I awake in the deep velvety dark of the night and write this editorial. Everything is changing. My psyche feels an unravelling, a flexing of the new. It was predicted years ago, not always in apocalyptic terms because change opens to the possibilities of undreamt opportunity. I won't catalogue the recent societal and global changes – I am sure you know – but I sense that we humans are becoming ever more aware of how interconnected we really are, to both the human and planetary systems. As we force the envelope of our current modus operandi on this earth, we are experiencing greater and greater feedback. This makes us feel vulnerable, as though we are part of an endgame we do not control. There is another narrative, however, that does not deny the reality of unfolding world events, yet it does challenge the assumption that we are powerless to effect positive change.
I recently visited a project that opened my eyes to how radically effective earth restoration projects can be. This was not a big UN or inter-governmental programme, but one run by a small ecovillage community with the help of a relentlessly confident and visionary man, Sepp Holzer. I had heard he was building lakes in the arid Iberian Peninsula in Portugal. I imagined that they would be reasonably impressive after the winter rains. I had even watched a webcam of the first lake filling up last year. I had no concept of the scale of the restoration work, however. Sepp and the Tamera community have literally dammed a valley and stopped the rain and topsoil rushing down the valley and into the sea.
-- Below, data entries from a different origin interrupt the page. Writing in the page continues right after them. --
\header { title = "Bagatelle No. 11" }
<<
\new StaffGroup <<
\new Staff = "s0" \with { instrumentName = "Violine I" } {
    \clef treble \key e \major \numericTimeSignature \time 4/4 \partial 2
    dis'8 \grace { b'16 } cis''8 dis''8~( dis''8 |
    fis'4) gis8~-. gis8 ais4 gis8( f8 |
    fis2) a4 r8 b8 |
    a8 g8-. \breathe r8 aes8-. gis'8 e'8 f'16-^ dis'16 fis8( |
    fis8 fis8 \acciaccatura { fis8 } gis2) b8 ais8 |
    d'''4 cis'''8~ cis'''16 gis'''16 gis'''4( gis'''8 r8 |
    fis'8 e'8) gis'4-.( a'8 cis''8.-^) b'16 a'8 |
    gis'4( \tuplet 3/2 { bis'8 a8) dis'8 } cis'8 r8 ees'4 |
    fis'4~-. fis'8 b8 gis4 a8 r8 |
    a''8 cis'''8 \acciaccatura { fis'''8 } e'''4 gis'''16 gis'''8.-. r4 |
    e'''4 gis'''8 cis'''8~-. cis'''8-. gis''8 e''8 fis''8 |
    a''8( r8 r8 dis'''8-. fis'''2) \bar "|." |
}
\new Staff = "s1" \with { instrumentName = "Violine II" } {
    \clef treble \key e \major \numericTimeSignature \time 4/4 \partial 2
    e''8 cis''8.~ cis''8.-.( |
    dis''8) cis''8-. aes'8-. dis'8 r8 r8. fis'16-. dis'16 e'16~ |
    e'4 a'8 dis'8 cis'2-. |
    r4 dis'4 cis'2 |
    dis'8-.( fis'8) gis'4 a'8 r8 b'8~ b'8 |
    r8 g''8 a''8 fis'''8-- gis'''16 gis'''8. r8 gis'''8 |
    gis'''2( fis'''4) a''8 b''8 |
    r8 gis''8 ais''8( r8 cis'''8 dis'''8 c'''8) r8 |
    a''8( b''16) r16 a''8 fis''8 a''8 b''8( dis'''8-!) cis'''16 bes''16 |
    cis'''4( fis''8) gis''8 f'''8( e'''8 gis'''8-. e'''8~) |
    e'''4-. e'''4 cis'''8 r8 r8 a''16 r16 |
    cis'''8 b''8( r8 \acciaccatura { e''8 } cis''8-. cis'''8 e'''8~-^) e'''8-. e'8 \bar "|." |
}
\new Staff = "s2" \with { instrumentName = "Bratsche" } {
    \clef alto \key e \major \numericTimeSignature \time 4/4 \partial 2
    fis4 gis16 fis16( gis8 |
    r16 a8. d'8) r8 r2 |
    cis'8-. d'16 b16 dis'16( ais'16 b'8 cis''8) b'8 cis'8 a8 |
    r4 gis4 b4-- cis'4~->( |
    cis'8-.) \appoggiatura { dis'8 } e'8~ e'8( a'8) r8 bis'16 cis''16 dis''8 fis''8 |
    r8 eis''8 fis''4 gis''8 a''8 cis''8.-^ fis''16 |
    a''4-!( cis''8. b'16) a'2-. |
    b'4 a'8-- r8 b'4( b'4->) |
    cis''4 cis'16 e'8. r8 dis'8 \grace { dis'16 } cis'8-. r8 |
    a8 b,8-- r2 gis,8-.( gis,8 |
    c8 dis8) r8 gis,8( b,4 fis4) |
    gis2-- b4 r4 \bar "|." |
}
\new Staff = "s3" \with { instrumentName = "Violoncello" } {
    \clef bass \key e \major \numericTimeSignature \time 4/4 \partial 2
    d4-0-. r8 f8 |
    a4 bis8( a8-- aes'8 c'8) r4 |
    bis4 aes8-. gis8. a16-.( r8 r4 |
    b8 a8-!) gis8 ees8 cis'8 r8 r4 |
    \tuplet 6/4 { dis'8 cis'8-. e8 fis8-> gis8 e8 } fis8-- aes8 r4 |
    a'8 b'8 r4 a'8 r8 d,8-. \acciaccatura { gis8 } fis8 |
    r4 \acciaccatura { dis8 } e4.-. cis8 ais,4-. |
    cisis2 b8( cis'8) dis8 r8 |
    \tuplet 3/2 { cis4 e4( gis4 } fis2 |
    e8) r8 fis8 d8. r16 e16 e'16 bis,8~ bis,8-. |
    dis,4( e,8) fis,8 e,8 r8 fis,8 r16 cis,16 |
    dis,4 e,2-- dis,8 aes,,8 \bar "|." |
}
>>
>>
Ever decreasing yields in this depopulated, rural region have driven poor farmers to try and extract more from the land than it is capable of bearing. Sheep are stocked at such density that the pasture is destroyed. Nature responds to the overgrazing by growing a 'scab', the inedible rock rose, Cistus spp, often the first pioneer after wildfire. 90% of the remnant cork oak forests are dying due to soil compaction that destroys soil mycorrhiza. The rest are being felled as cork falls out of favour, replaced by eucalyptus, hungry exotics in a brittle landscape. With the oaks dies a unique, biodiverse habitat and the Iberian lynx and Bonelli's eagle are threatened with extinction.
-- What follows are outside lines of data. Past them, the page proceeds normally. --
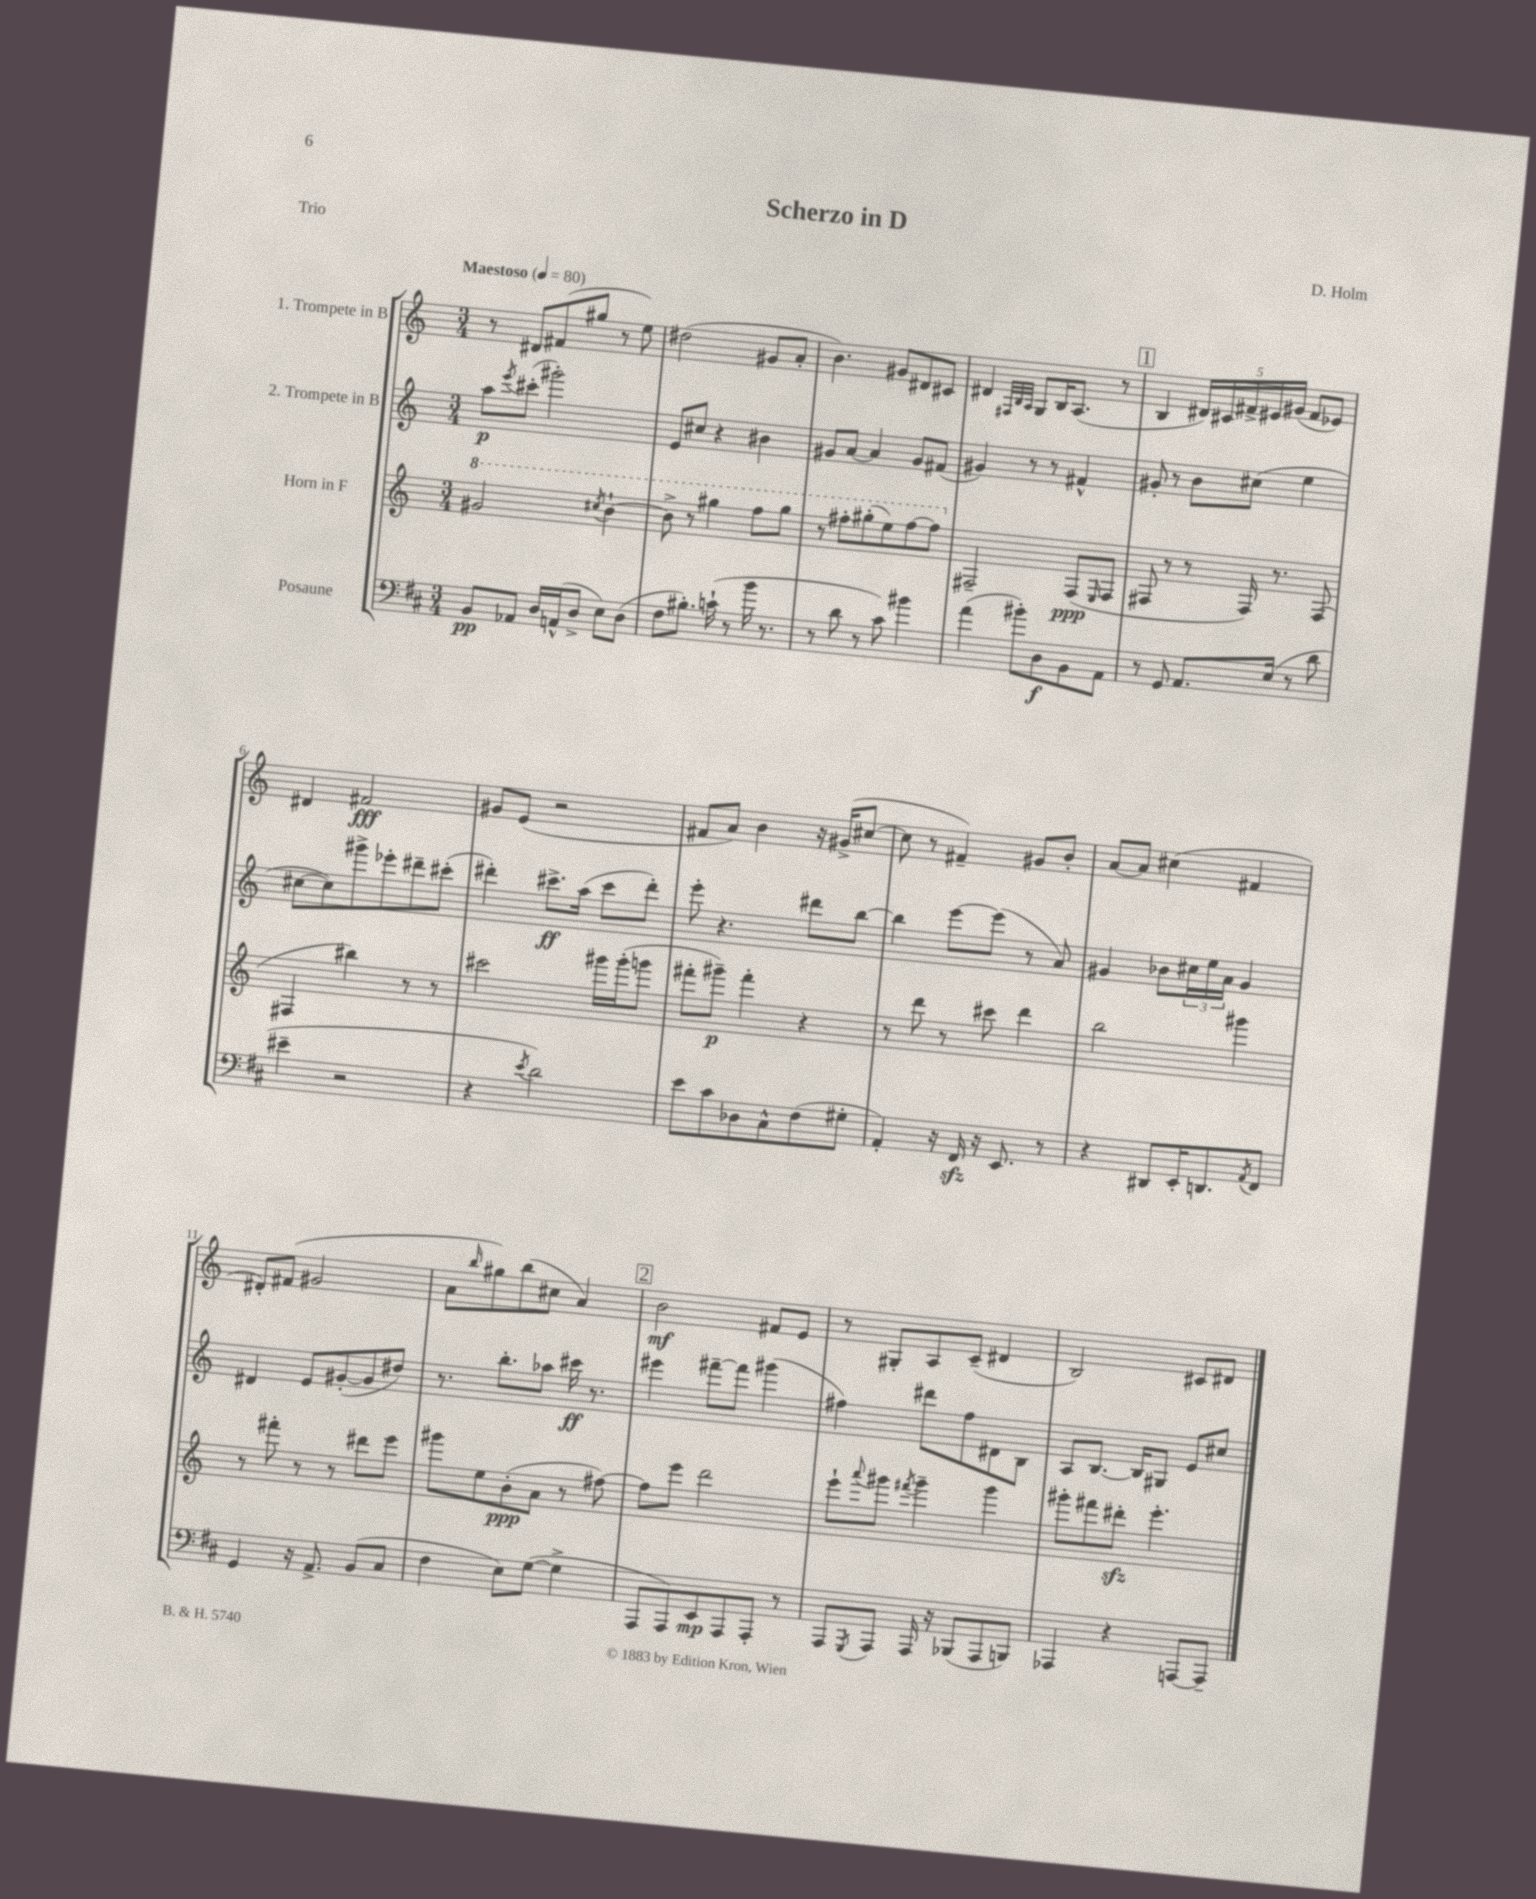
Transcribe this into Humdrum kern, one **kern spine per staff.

**kern	**dynam	**kern	**dynam	**kern	**dynam	**kern	**dynam
*part4	*part4	*part3	*part3	*part2	*part2	*part1	*part1
*staff4	*staff4	*staff3	*staff3	*staff2	*staff2	*staff1	*staff1
*I"Posaune	*	*I"Horn in F	*	*I"2. Trompete in B	*	*I"1. Trompete in B	*
*clefF4	*	*clefG2	*	*clefG2	*	*clefG2	*
*k[f#c#]	*	*k[]	*	*k[]	*	*k[]	*
*M3/4	*	*M3/4	*	*M3/4	*	*M3/4	*
*MM80	*	*MM80	*	*MM80	*	*MM80	*
*	*	*8va	*	*	*	*	*
=1	=1	=1	=1	=1	=1	=1	=1
!	!	!	!	!	!	!LO:TX:a:B:t=Maestoso	!
8BB/L	pp	2gg#X/	.	8aa\L	p	8r	.
.	.	.	.	8qeee/	.	.	.
8AA-X/J	.	.	.	(8ccc#X'\J	.	8d#X/L	.
16D/LL	.	.	.	2ggg#X'\)	.	(8f#X/	.
(16AAn^^/J	.	.	.	.	.	.	.
8D^/J	.	.	.	.	.	8gg#X/J	.
.	.	8qccc#X/	.	.	.	.	.
8E\L)	.	[4bb`\	.	.	.	8r	.
(8D\J	.	.	.	.	.	8ee\)	.
=2	=2	=2	=2	=2	=2	=2	=2
8F#\L	.	8bb^\]	.	8e/L	.	(2dd#X\	.
8.B#X'\J)	.	8r	.	8cc#X/J	.	.	.
.	.	4ggg#X\	.	4r	.	.	.
(16cn`\	.	.	.	.	.	.	.
8r	.	.	.	.	.	.	.
16b\	.	8fff\L	.	4b#X\	.	8g#X/L	.
8.r	.	.	.	.	.	.	.
.	.	8ggg#\J	.	.	.	8a'/J	.
=3	=3	=3	=3	=3	=3	=3	=3
8r	.	8r	.	8g#X/L	.	4.b\)	.
8d\	.	8fff#X'\L	.	[8a/J	.	.	.
8r	.	(8ggg#X'\	.	4a/]	.	.	.
8c#\)	.	8eee\)	.	.	.	8g#X/L	.
4b#X\	.	[8fff#\	.	8g#/L	.	8d#X/	.
.	.	8fff#\J]	.	(8f#X/J	.	8c#X/J	.
=4	=4	=4	=4	=4	=4	=4	=4
*	*	*X8va	*	*	*	*	*
(4a\	.	2F#X~/	.	4g#X/)	.	4d#X/	.
.	.	.	.	.	.	32qqF#X/LLL	.
.	.	.	.	.	.	32qqB/	.
.	.	.	.	.	.	32qqA/JJJ	.
8b#X'\L)	.	.	.	8r	.	8G/L	.
8D\	f	.	.	8r	.	16B/K	.
.	.	.	.	.	.	(8.A/J	.
8BB\	.	(8F#/L	ppp	4f#X^^/	.	.	.
.	.	16qqE/	.	.	.	.	.
8AA\J	.	8F#/J	.	.	.	8r	.
!!LO:REH:place=s1:t=1
=5	=5	=5	=5	=5	=5	=5	=5
8r	.	8F#X/	.	8g#X'/	.	4B/	.
8GG/	.	8r	.	8r	.	.	.
8.AA/L	.	8r	.	8b\L	.	20d#X/LL)	.
.	.	.	.	.	.	20c#X/	.
.	.	.	.	.	.	20f#X^/	.
.	.	16F#/)	.	(8cc#X\J	.	.	.
.	.	.	.	.	.	20e#X/	.
(16E/Jk	.	8.r	.	.	.	.	.
.	.	.	.	.	.	(20g#X/JJ	.
8r	.	.	.	4ee\	.	8f#/L	.
8d\	.	(8F#/	.	.	.	8e-X/J)	.
!!LO:LB:g=z
=6	=6	=6	=6	=6	=6	=6	=6
4e#X~\	.	4F#X/	.	[8cc#X\L	.	4d#X/	.
.	.	.	.	8cc#\])	.	.	.
2r	.	4bb#X\)	.	8ggg#X^\	.	2f#X/	fff
.	.	.	.	8eee-X'\	.	.	.
.	.	8r	.	8ddd#X~\	.	.	.
.	.	8r	.	(8ccc#X'\J	.	.	.
=7	=7	=7	=7	=7	=7	=7	=7
4r	.	2ccc#X\	.	4ddd#X'\)	.	8g#X/L	.
.	.	.	.	.	.	(8e/J	.
8qe/	.	.	.	.	.	.	.
2d\)	.	.	.	8.ccc#X^\L	ff	2r	.
.	.	.	.	(16aa\Jk	.	.	.
.	.	16ggg#X\LL	.	8ccc#\L	.	.	.
.	.	(16ggg#'\J	.	.	.	.	.
.	.	8gggn\J	.	8ddd#'\J)	.	.	.
=8	=8	=8	=8	=8	=8	=8	=8
8e\L	.	8fff#X'\L	.	8eee'\	.	8f#X/L	.
8c#\	.	8ggg#X~\J)	p	4.r	.	8a/J)	.
8D-X\	.	4fff#'\	.	.	.	4b\	.
8C#^^\	.	.	.	.	.	.	.
(8F#\	.	4r	.	8ddd#X\L	.	16r	.
.	.	.	.	.	.	(16g#X^/KL	.
8G#X'\J	.	.	.	[8bb\J	.	[8cc#X/J	.
=9	=9	=9	=9	=9	=9	=9	=9
4AA'/)	.	8r	.	4bb\]	.	8cc#\]	.
.	.	8ddd\	.	.	.	8r	.
16r	.	8r	.	[8eee\L	.	4f#X~/)	.
16FF#zz/	.	.	.	.	.	.	.
16r	.	8ccc#X\	.	(8eee\J]	.	.	.
8.EE/	.	.	.	.	.	.	.
.	.	4ddd\	.	8r	.	8g#X/L	.
8r	.	.	.	8a/)	.	8b'/J	.
=10	=10	=10	=10	=10	=10	=10	=10
4r	.	2bb\	.	4g#X/	.	[8a/L	.
.	.	.	.	.	.	8a/J]	.
8DD#X/L	.	.	.	8b-X\L	.	(4cc#X\	.
16EE'/K	.	.	.	24cc#X\L	.	.	.
.	.	.	.	24ee\	.	.	.
8.DDn/	.	.	.	.	.	.	.
.	.	.	.	24a\JJ	.	.	.
.	.	4ggg#X\	.	4g#/	.	4f#X/	.
8qAA/	.	.	.	.	.	.	.
8FF#/J	.	.	.	.	.	.	.
!!LO:LB:g=z
=11	=11	=11	=11	=11	=11	=11	=11
4GG/	.	8r	.	4d#X/	.	8d#X'/L)	.
.	.	8fff#X'\	.	.	.	(8f#X/J	.
16r	.	8r	.	8e/L	.	2g#X/	.
8.AA^/	.	.	.	.	.	.	.
.	.	8r	.	([8g#X'/	.	.	.
(8BB/L	.	8ddd#X\L	.	8g#/]	.	.	.
8C#/J	.	8eee\J	.	8dd#X/J)	.	.	.
=12	=12	=12	=12	=12	=12	=12	=12
4F#\	.	8ggg#X\L	.	8.r	.	8a\L	.
.	.	.	.	.	.	16qqbb/	.
.	.	8ee\	.	.	.	8gg#X\)	.
.	.	.	.	8.bb'\L	.	.	.
8E\L)	.	(8b'\	ppp	.	.	(8bb\	.
([8G\J	.	8a\J	.	8aa-X\J	.	8cc#X\J	.
4G^\]	.	8r	.	16ccc#X\	ff	4a/)	.
.	.	.	.	8.r	.	.	.
.	.	[8ff#X\)	.	.	.	.	.
!!LO:REH:place=s1:t=2
=13	=13	=13	=13	=13	=13	=13	=13
8AAA/L	.	8ff#\L]	.	4eee#X\	.	2b\	mf
8AAA/)	.	8eee\J	.	.	.	.	.
8EE/	mp	2ddd\	.	[8fff#X~\L	.	.	.
8AAA/	.	.	.	8fff#\J]	.	.	.
8AAA'/J	.	.	.	(4ggg#X\	.	8f#X/L	.
8r	.	.	.	.	.	8e/J	.
=14	=14	=14	=14	=14	=14	=14	=14
8AAA/L	.	8eee`\L	.	4ff#X\)	.	8r	.
8qGGG/	.	8qqaaa/	.	.	.	.	.
8AAA/J	.	8ggg#X\J	.	.	.	8G#X'/L	.
.	.	8qfff#X/	.	.	.	.	.
16AAA/	.	4ggg#~\	.	8ddd#X\L	.	8A/	.
16r	.	.	.	.	.	.	.
(8BBB-X/L	.	.	.	8ff#\	.	(8c~/J	.
8AAA/	.	4ggg#\	.	8d#X\	.	4d#X/	.
8BBBn/J)	.	.	.	8B\J	.	.	.
=15	=15	=15	=15	=15	=15	=15	=15
4AAA-X/	.	8ggg#X'\L	.	8A/L	.	2B/)	.
.	.	8fff#X\	.	[8.B/J	.	.	.
4r	.	8ddd#Xzz'\J	.	.	.	.	.
.	.	.	.	16B/KL]	.	.	.
.	.	4.eee'\	.	8G#X/J	.	.	.
[8AAAn/L	.	.	.	8e/L	.	8c#X/L	.
8AAA~/J]	.	.	.	8cc#X/J	.	8d#X/J	.
==	==	==	==	==	==	==	==
*-	*-	*-	*-	*-	*-	*-	*-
Sepp and the Tamerans have reversed this process in their valley. They stopped the overgrazing and ploughing, focusing the community's food production on fruit and vegetables. There are raised beds everywhere full of annual and perennial veg. Fruit and nut trees line the banks of the lakes. The winterbourne stream is dammed and there is an interconnected system of lakes that flow into each other as the slope falls down the valley. It is almost unbelievable that in such an arid landscape, so much water can be collected. This is living water too, with rippling surfaces, filled with frogs and fish, to keep the balance between mosquitoes and humans healthy. Sepp cups his hands and tells us, "God gives us enough water. All we have to do is find a way of holding it in the landscape."
What has been achieved in just three years is astonishing. Early morning mists arise out of the lakes and leave their dew on the surrounding plants. Swallows swoop and drink. Otters have returned. New springs rise in the surrounding hillsides. The younger oaks are seeding and growing. Even a Bonelli's eagle has visited. Perhaps it will return this year with a mate. The whole landscape is being reaquified. My heart opens in the knowledge that we can restore the earth.
This story must be a part of our new narrative.